Comprendí entonces que un hombre que no hubiera vivido más que un solo día podría, sin dificultad, vivir cien años en una prisión. Tendría bastantes recuerdos para no aburrirse. En cierto modo era una ventaja.
Albert Camus. El extranjero.
Hace unos 70 años un escritor argelino, retomando un texto anterior de un escritor británico, escribía un libro llamado La peste. Es un libro sobre el avance de una enfermedad que condena a una ciudad a la reclusión. Y a otras cosas. Uno se pregunta antes de leerlo qué puede decir acerca de esta situación extrema, entre la vida y la muerte, un escritor que también escribió que si un ser humano ha vivido un solo día intensamente, puede permanecer recluido todos los demás días de su vida, y no aburrirse recreando íntegramente ese día vivido en libertad. Y que también escribió que el suicidio es tal vez el único tema filosófico que vale la pena.
Muy lejos de cualquier mesianismo, metafísica o misticismo, Camus crea espacios intermedios. Esos espacios intermedios entre la libertad y la prisión, entre la vida y la muerte, son unidades intensas de espacio-tiempo sustraídos a la tontería de lo cotidiano. Secuestros efectivos que lo extraordinario ejerce con respecto a las subjetividades nómadas, a sus derroteros espaciales y temporales.
Así, en ese estado de excepción, lo que ocurre en la ciudad de la peste, es que cada quien puede dejar fluir lo mejor y/o lo peor de sí, desde el anhelo de saltearse toda conmiseración o empatía, de arriesgarse y arriesgar a los demás, hasta un fino altruismo o entrega de sí.
Tal vez lo más interesante sea la crisis de los afectos: amantes separados, relaciones amorosas puestas a prueba, pero también amistades al calor de lo fuera de serie.
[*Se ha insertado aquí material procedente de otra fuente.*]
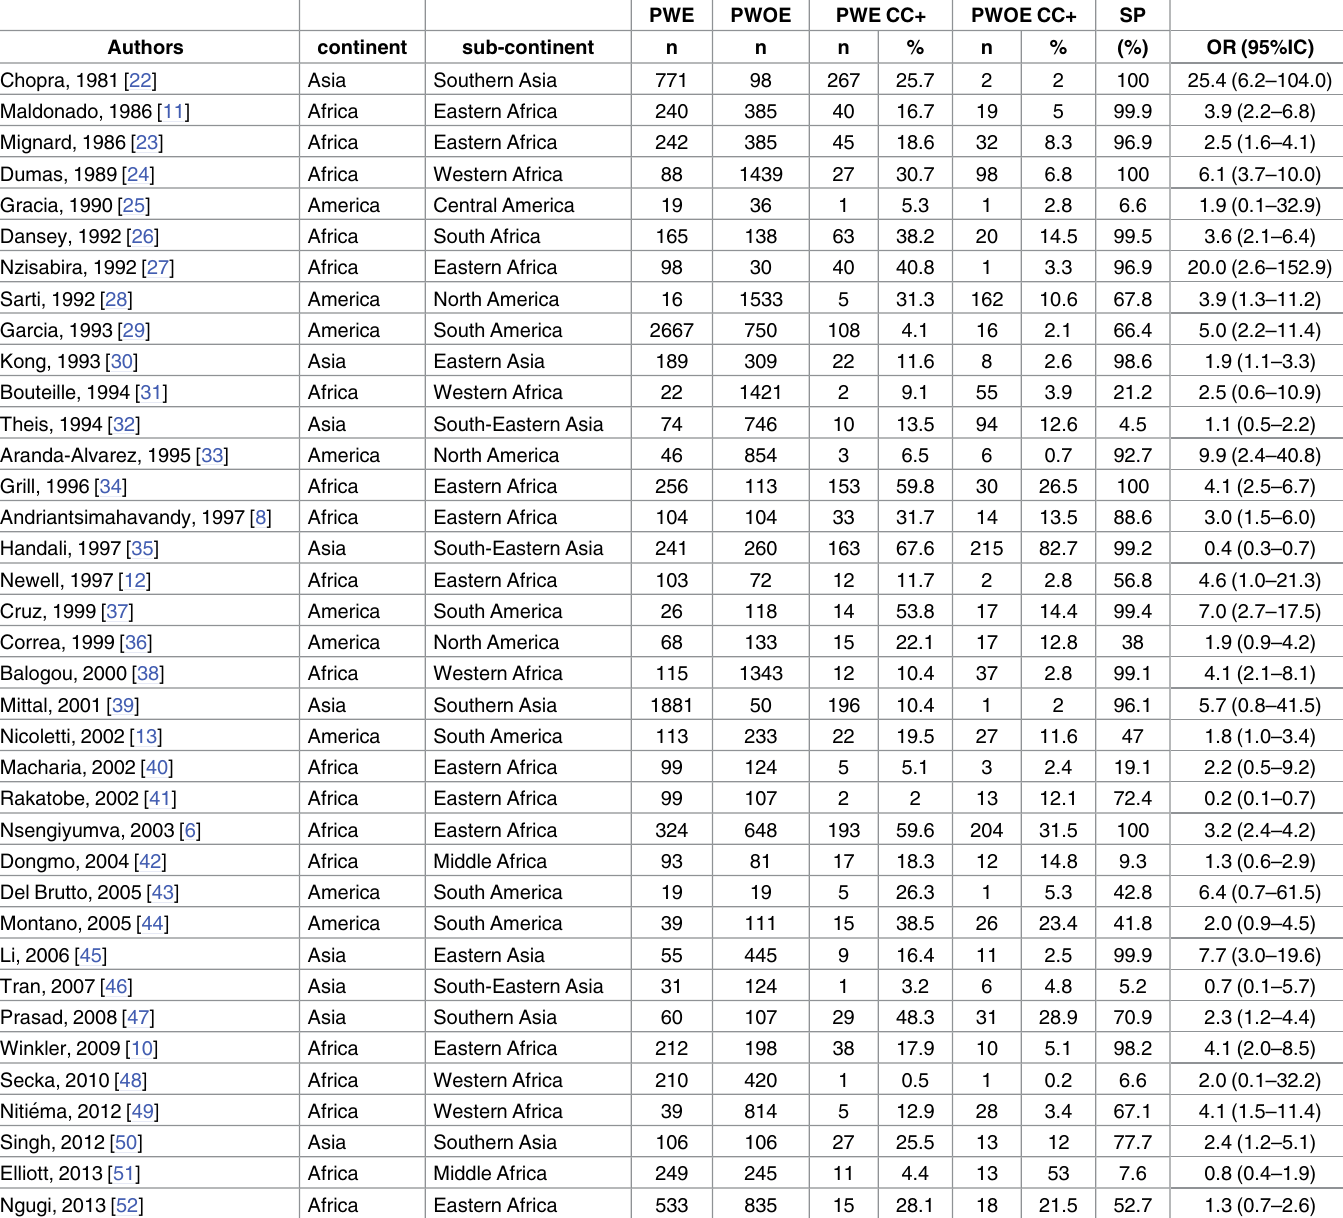
Table 3. Results obtained in studies looking for an association between cysticercosis and epilepsy classified by continent and sub-continent.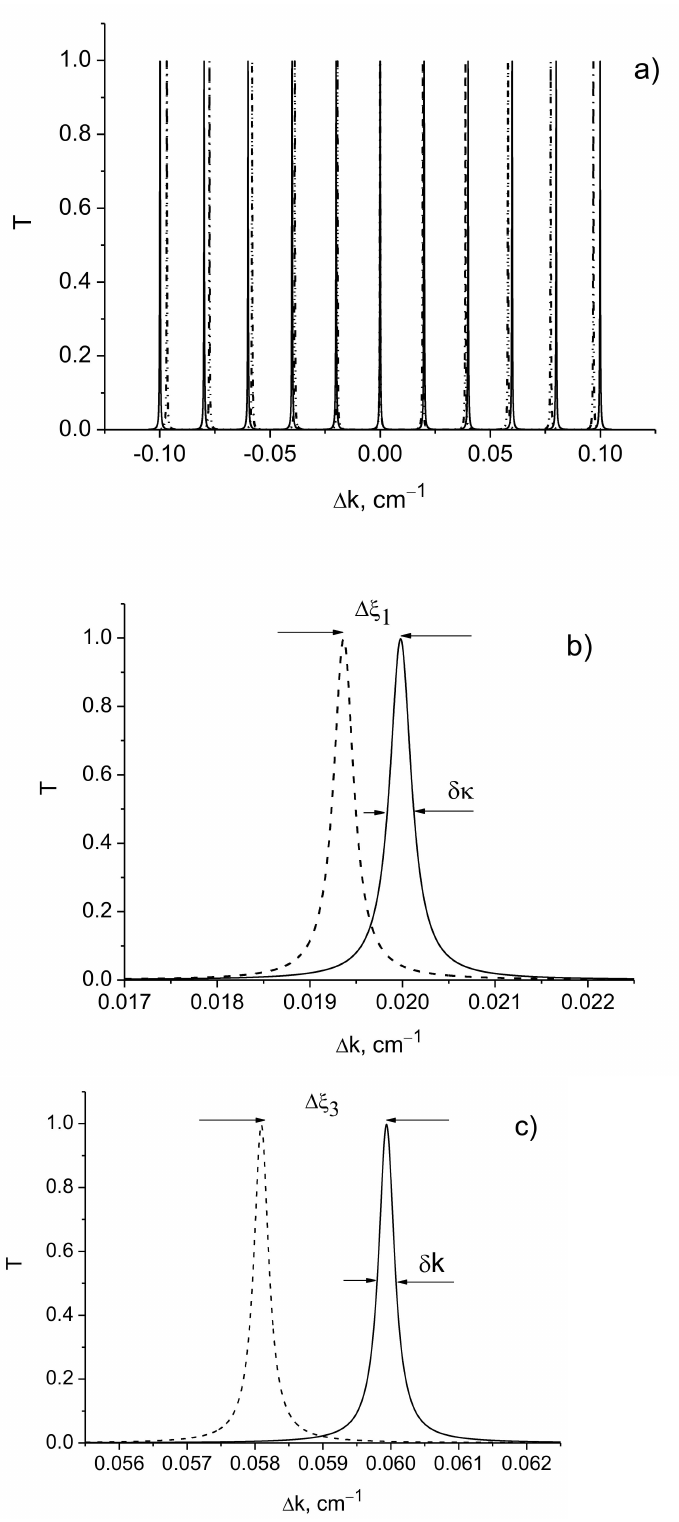
Figure 2. Transmittance as function of detuning ∆ k . ( a ) A set of peaks from the two arms of the Mach– Zehnder interferometer with different distances between the mirrors; ( b ) the peaks corresponding to the 1st order modes; ( c ) the peaks corresponding to the 3rd order modes. d = 100 π cm, L = 0.75 cm, λ = 630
Los exceptuados de la prohibición de salir, médicos y voluntarios, deambulan en las noches calurosas y con olor a muerte de una ciudad marginal, y conversan. Acerca de lo que no parece tener sentido: una peste. Que revela lo que nunca tuvo otro sentido más que el que cada uno quiso darle: la vida.
La peste es entonces un llamado al minimalismo existencial: lo que derrumba, más poderosa que una bomba, es la estructura del sentido otorgada socialmente a ciertas prácticas. Abre un vacío descomunal.
Se intenta sin cesar, desde el estrépito de los medios y las redes, colmarlo de interpretaciones: revancha de la naturaleza, conspiración económica, castigo bíblico, llamado de atención divino.
Ilustración de Lautaro Comperatore
Hay otra posibilidad: dejar hablar al estruendo del silencio. La lentitud del tiempo que pasa en el ocio forzado, la abstinencia del vértigo cotidiano, el paréntesis de lo que se daba por hecho, por sabido, por valorado, nos confronta con lo que no hay, nos dice que nunca hubo demasiado a qué aferrarse. Porque el pánico no es sólo ante la muerte y la enfermedad, sino ante la inanidad de todo. Hay un mundo ahí afuera, cuando se apagan el televisor, la computadora y el celular, el resto de la casa duerme, no hay autos circulando. En la cabeza rebota un pronombre hasta que ya no quiere decir nada: mi yo tan yo... hasta el yo mínimo. Dar un salto. No atrapar nada. Dejarse fascinar con el estruendo del silencio. Apagar la cámara del eco. Esperar.
¿Qué palabras surgirán de ese silencio?